I had a box of expensive granola bars in my work desk drawer, the kind with whole almonds and chunks of dark chocolate. Liam bought them in bulk; he worried about my blood sugar. He would leave me if I didn’t stop drinking, I knew, and I also knew that I loved him, the sweet comfortable safety of our life, the paychecks and the coming home and knowing, always, that he’d be there. The way he folded the washcloths under the sink. How he called the cat Little Baby, Little Baby, and me, too. When Mom met Liam, the second he got up to go to the bathroom, she told me he was a snooze. She was a little drunk, it’s worth saying, and Liam hardly drinks at all. It took her years to come around, to see what I saw—that Liam was a man who would only leave if you forced his hand. Marlena would have understood that, I think. We wanted to be the leavers, instead of always being left.

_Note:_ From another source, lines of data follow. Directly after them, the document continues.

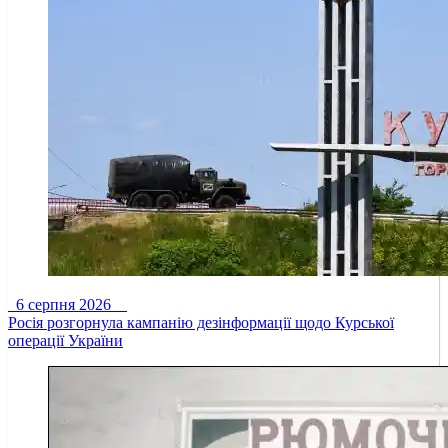
6 серпня 2026
Росія розгорнула кампанію дезінформації щодо Курської
операції України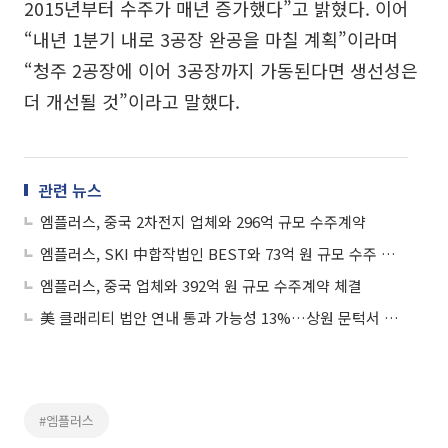
2015년부터 수주가 매년 증가했다”고 밝혔다. 이어
“내년 1분기 내로 3공장 완공을 마칠 계획”이라며
“청주 2공장에 이어 3공장까지 가동된다면 생선성은
더 개선될 것”이라고 말했다.
관련 뉴스
엠플러스, 중국 2차전지 업체와 296억 규모 수주계약
엠플러스, SKI 中합작법인 BEST와 73억 원 규모 수주 계약
엠플러스, 중국 업체와 392억 원 규모 수주계약 체결
美 클래리티 법안 연내 통과 가능성 13%…상원 문턱서 제동
#엠플러스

I took two granola bars downstairs and into the reading room. The girl was focused on the last page, where there were no images of dogs, just a list of sources and photo credits in minuscule type. I came up behind her and touched her shoulder, which was probably a mistake, but I wasn’t thinking right, my head was thick and slow and my heartbeat was off. I was having problems with perspective. She turned with a snap, and when I saw her face up close I knew it wasn’t heroin that she was on.